▶ **Fragmento del texto**
**********
Vivimos tiempos convulsos, en los que el insulto y la demagogia sustituyen al diálogo, en los que todos y cada uno, desde nuestra particularidad más subjetiva, nos convertimos en juez y verdugo implacables, en los que la opinión se erige en dogma y arma, en los que el fantasma de un pasado criminal y totalitario toma cuerpo y actualidad en nuestras calles y en nuestras almas.
Vivimos en un dualismo excluyente. Administramos la realidad desde una óptica simplista y sectaria.
Herencia posiblemente de nuestra educación judeo-cristiana, vemos el mundo en blanco o negro, en buenos o malos, en decente o indecente, en saludable o nocivo, en moral o inmoral, dualidades siempre excluyentes.
Frente a este maniqueísmo que continuamente nos divide en bandos enfrentados, cuánto más he preferido siempre el ideal de la Grecia clásica, buscado no en la antítesis sino en la síntesis y el equilibrio, y magistralmente expresado en la aceptación del dios de la pasión (Diónisos) en el templo del dios de la razón (Apolo) como el otro polo necesario en el frágil equilibrio de la vida humana.
Es así que siento un apasionado amor a la vida en todas sus manifestaciones, sin hacer distingos ni prevalencias. Me horroriza la falta de empatía y el sufrimiento cada vez mayor que nuestra sociedad inflige a otras formas de vida para mantener el desproporcionado ritmo de consumo en unos niveles auténticamente suicidas.
Pero, por otro lado, es condición de la vida el alimento, junto con la propia caducidad.
Mi abuela besaba la hogaza de pan antes de partirla. Los antiguos griegos derramaban, ante de beber el vino, un poco a la tierra, haciéndola así partícipe de lo que ella misma le había proporcionado. Una y otra eran manifestaciones de respeto ante la necesidad de devorar la vida para que la vida continúe.
**********
▶ **Muestra de entradas**

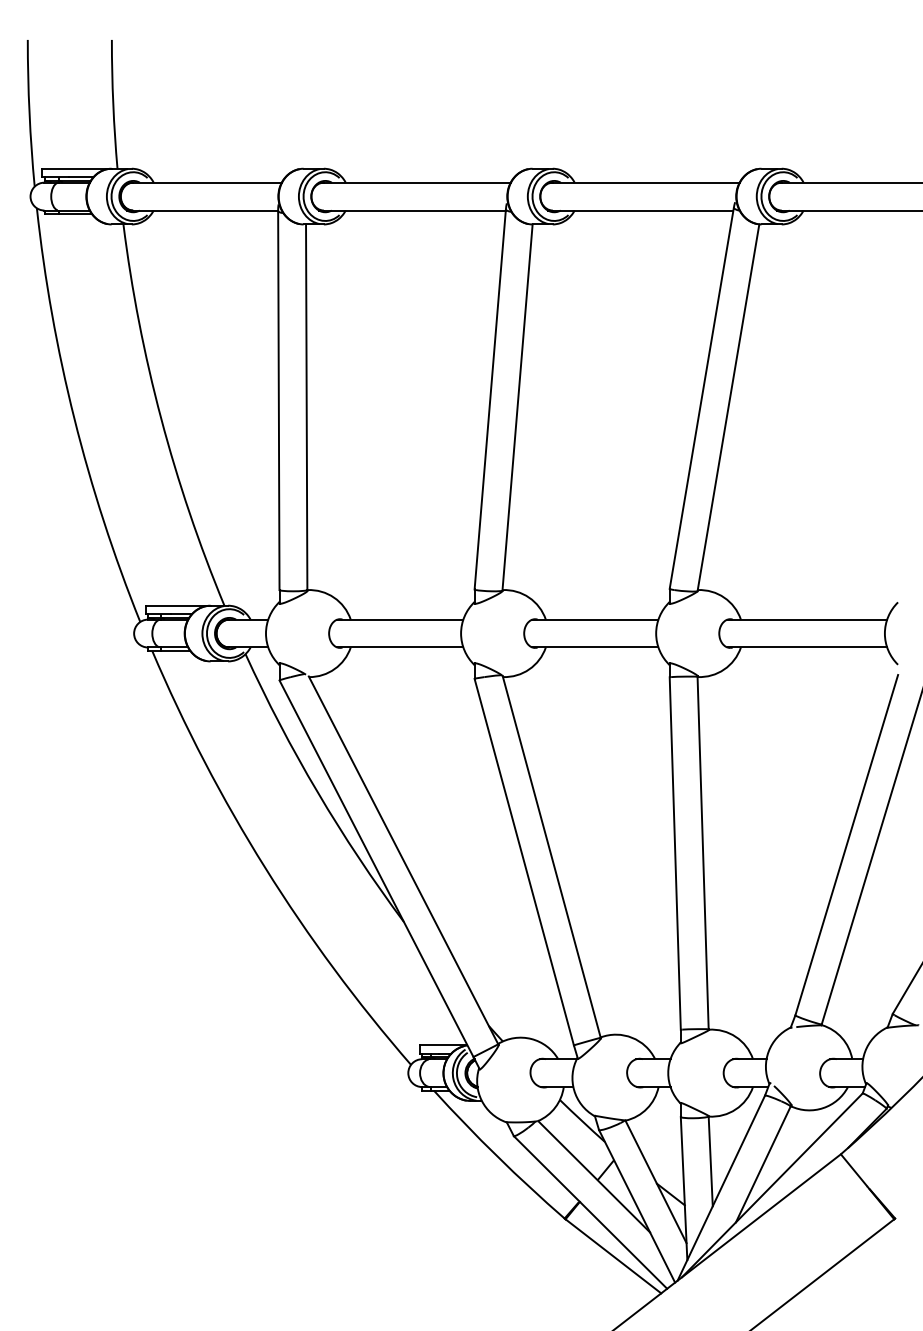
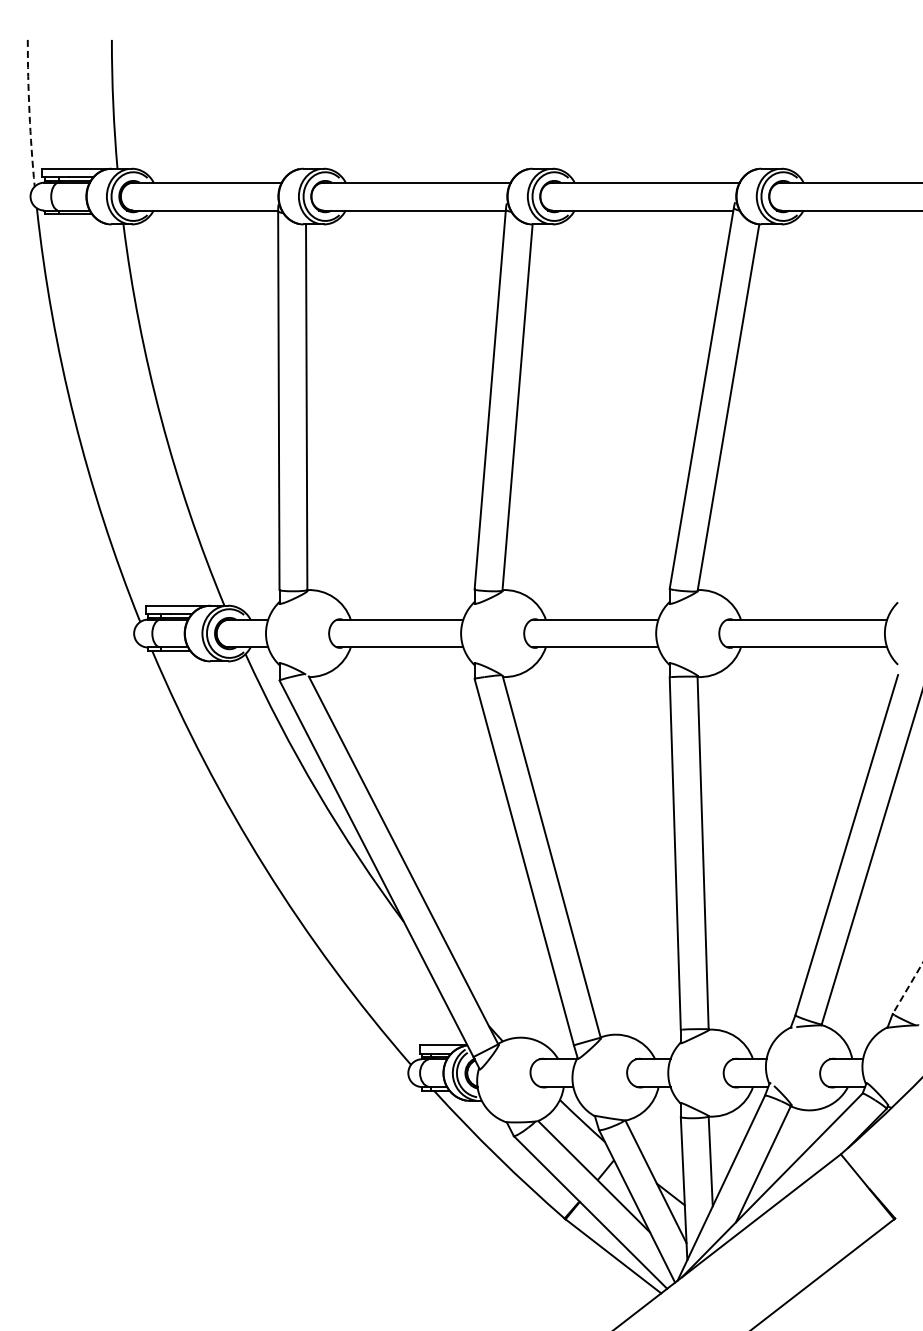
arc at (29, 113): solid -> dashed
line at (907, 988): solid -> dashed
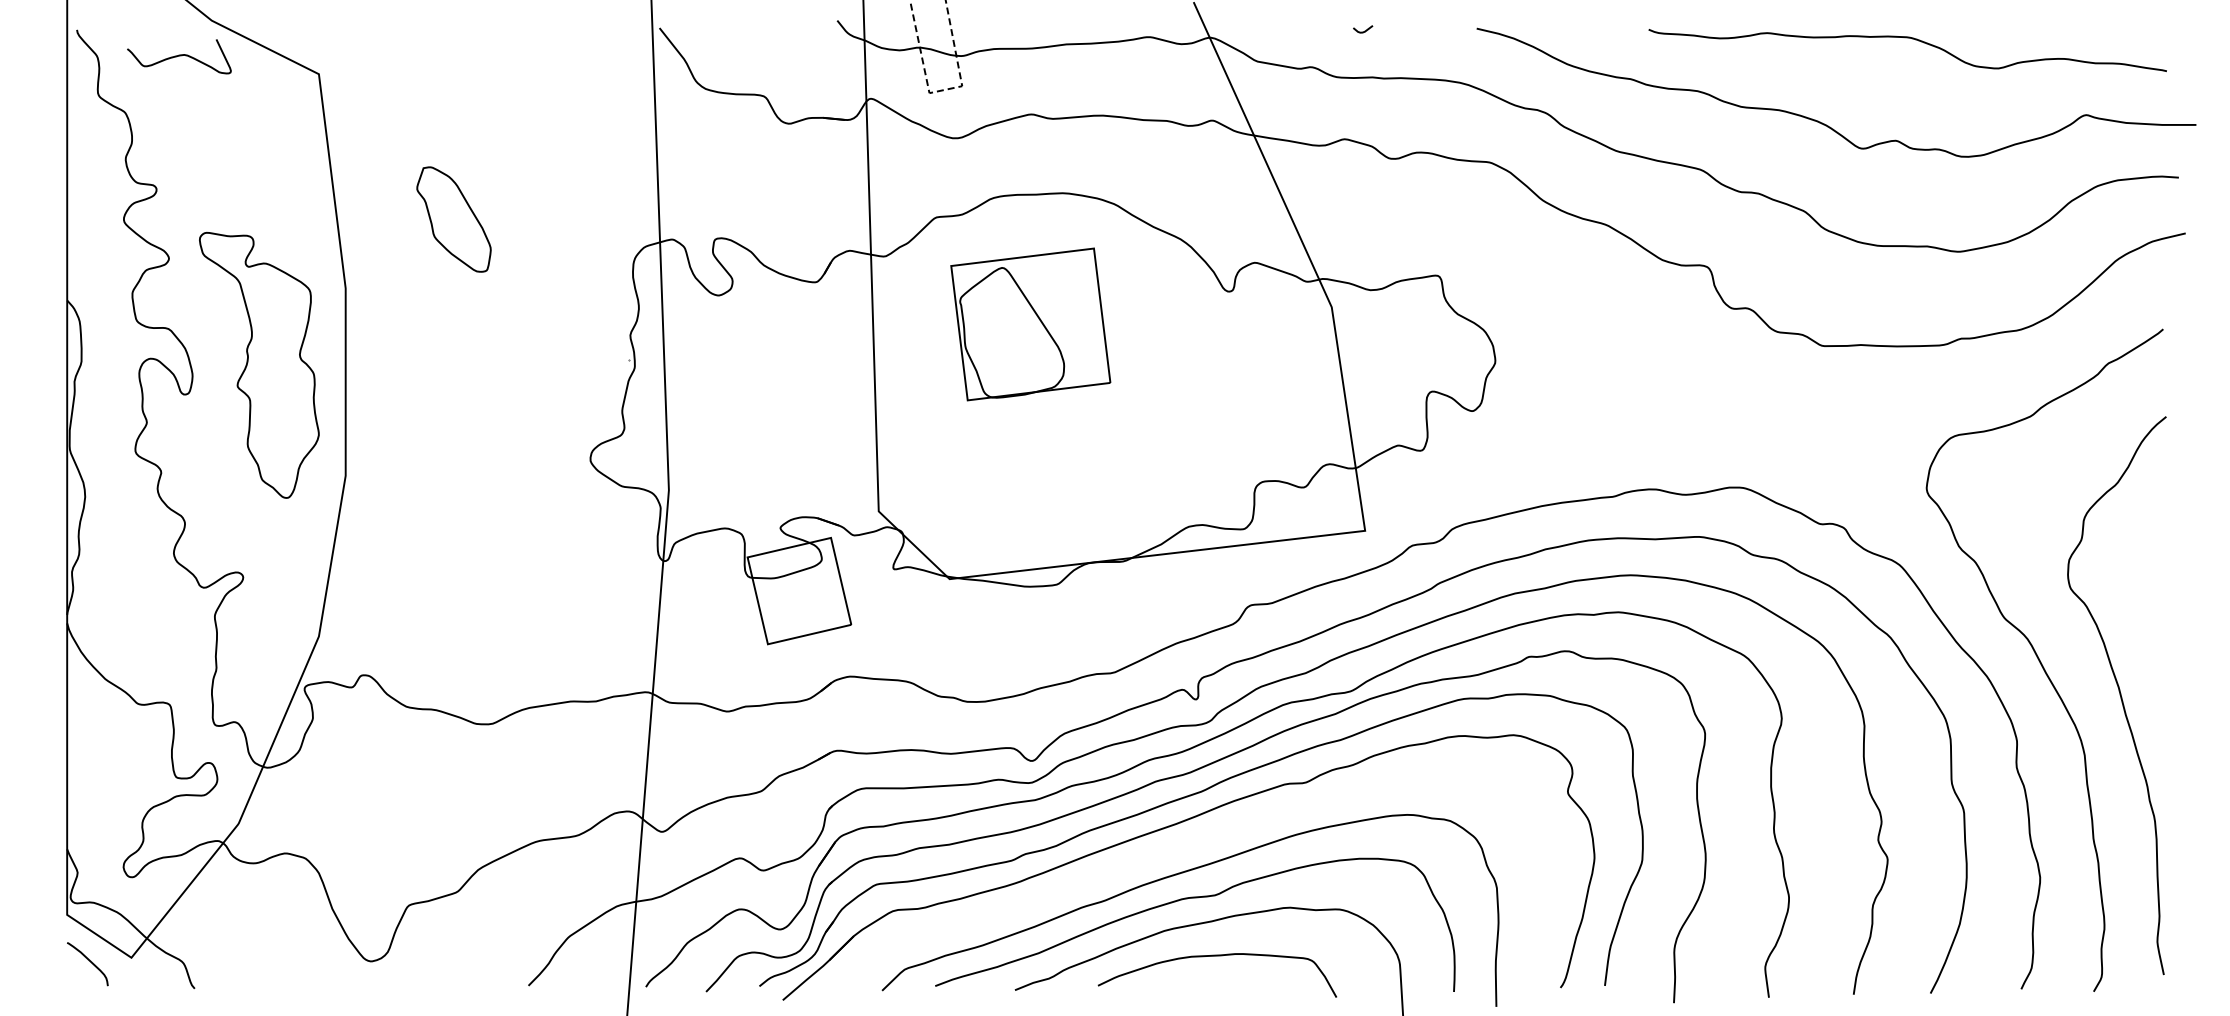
**********
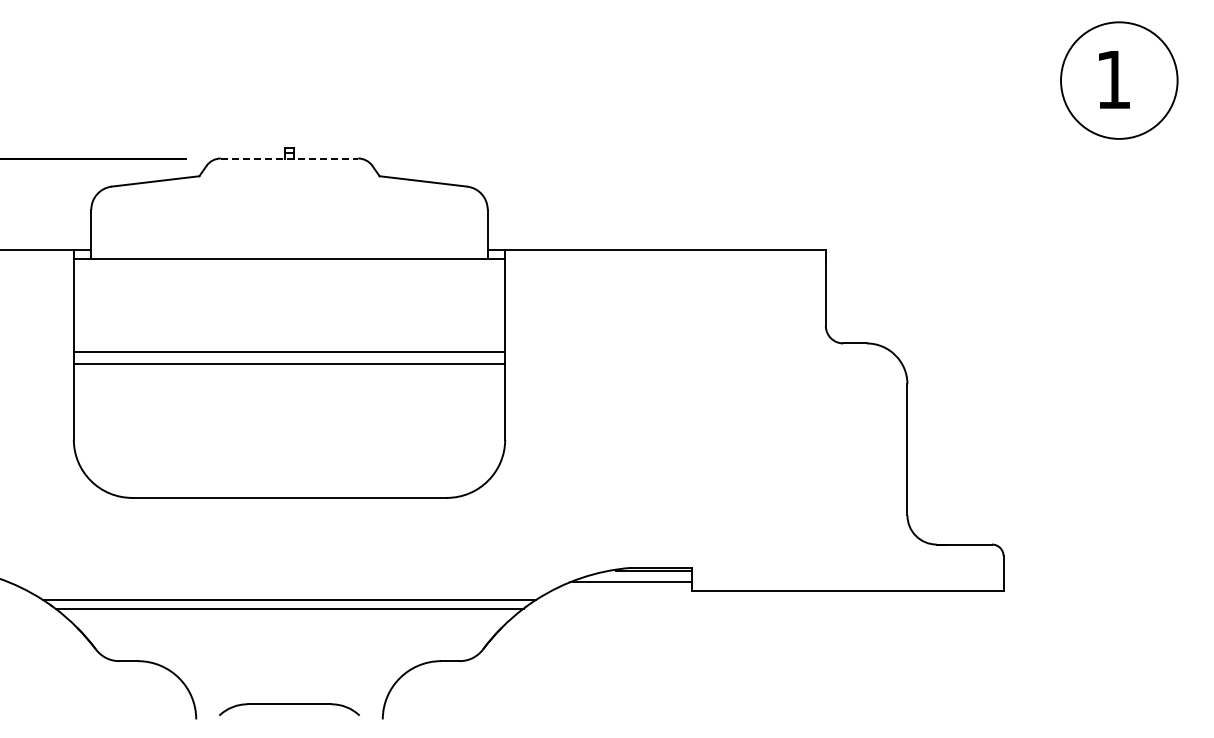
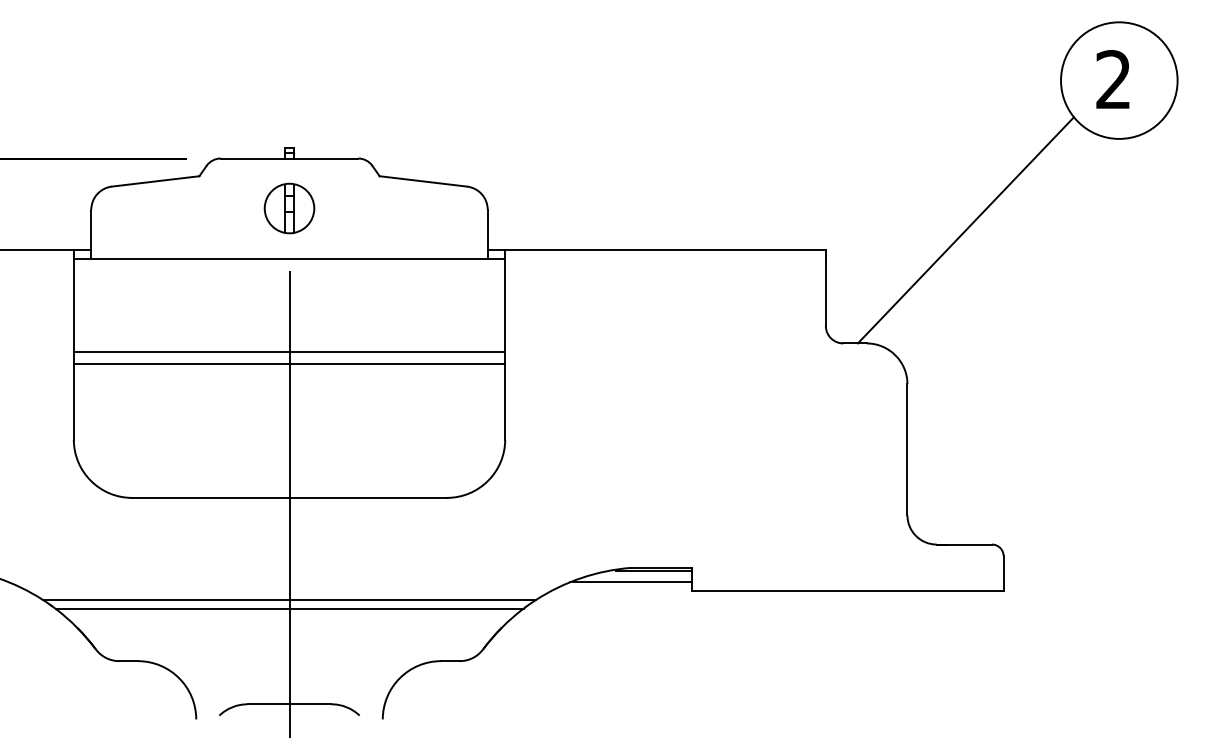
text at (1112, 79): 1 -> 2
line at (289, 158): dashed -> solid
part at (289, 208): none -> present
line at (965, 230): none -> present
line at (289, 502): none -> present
**********
▶ **Tarea propuesta 1**
Responde según el fragmento:
(a) ¿Qué hacía la abuela con la hogaza de pan antes de partirla?
(b) ¿Qué dios representa la razón en el ideal de la Grecia clásica?
(c) ¿Qué derramaban a la tierra los antiguos griegos antes de beber?
▶ **Tarea propuesta 2**
Traduce al inglés esta oración del fragmento: «Mi abuela besaba la hogaza de pan antes de partirla.»
▶ **Tarea propuesta 3**
Escribe cómo sigue el fragmento sobre el amor a la vida a partir de su última oración.
Las entradas no guardan ninguna relación con el fragmento.

▶ **Respuesta 1**
(a) La besaba.
(b) Apolo.
(c) Un poco de vino.

▶ **Respuesta 2**
My grandmother would kiss the loaf of bread before breaking it.

▶ **Respuesta 3**
Y es por ello que no acaban de convencerme tendencias tan polarizadas como el veganismo o cualquier otra forma de vegetarianismo. Ante todo, porque implican una militancia doctrinaria. Porque establece un dualismo entre especies, en lugar de perseguir un equilibrio en la subsistencia.
Cada día, de camino al trabajo, leo un grafiti: "La carne es parte de un cuerpo de un animal que quería vivir". Bien, de acuerdo, yo habría utilizado otra expresión en lugar de ese querer vivir que extrapola sentimientos humanos a otras especies; diría más bien "un animal que siente la pulsión de vida" o "dotado de un instinto de vida". Pero vale.
Respondería: "La ensalada es parte de una lechuga que también está dotada del instinto de vida". ¿O es que, en lugar de destronar al ser humano de su soberbia jerarquizante y establecer la república de las especies, vamos a seguir manteniendo nuestro solio en el primer escalafón de la cadena de la vida, aunque concediendo una graciosa y arbitraria amnistía a las especies animales y sólo a las animales, en detrimento de las restantes?
Al margen de polémicas, hace ya tiempo que quería compartir una receta apropiada para estos largos meses de calor persistente, que todavía remolonea sin acabar de dar paso definitivo al otoño. Diversas circunstancias personales, sin embargo, me lo han ido impidiendo.
Como es buen plato para cualquier época del año, ahí va: la ensaladilla de habichuelas verdes. Una receta humilde, con ese toque familiar de la comida en casa. Un plato tan equilibrado que, en cualquier época y en cualquier circunstancia, reconforta y estimula. Un alimento con representación del mundo vegetal y, como dirían los líricos greco-latinos, "de los seres vivos que vuelan y los que habitan los caminos del mar".
Cada vez que la como, me siento en el hogar, incluso me parece escuchar todavía a mis espaldas la voz de mi madre, reconviniéndonos por reír en la mesa en lugar de estar comiendo. Y ésta es reminiscencia que alimenta más que cualquier otro manjar.
ENSALADILLA DE HABICHUELAS VERDES
INGREDIENTES (para unas 6-8 raciones):
- Habichuelas verdes, 1/5 k.
- Patatas, 3/4 k.
- Cebolleta, 1 (si es gruesa) o 2 (si son de las finas).
- Huevos, 3 o 4.
- Atún en conserva, 200 gr.
- Sal.
- Comino.
- Vinagre.
- Aceite.
En primer lugar, ponemos los huevos a cocer hasta que estén duros. Mi madre me decía que el tiempo de rezar un Credo... Un amigo cocinero me recomendó de 12 a 15 minutos, dependiendo del tipo de agua. Me fío más del temporizador.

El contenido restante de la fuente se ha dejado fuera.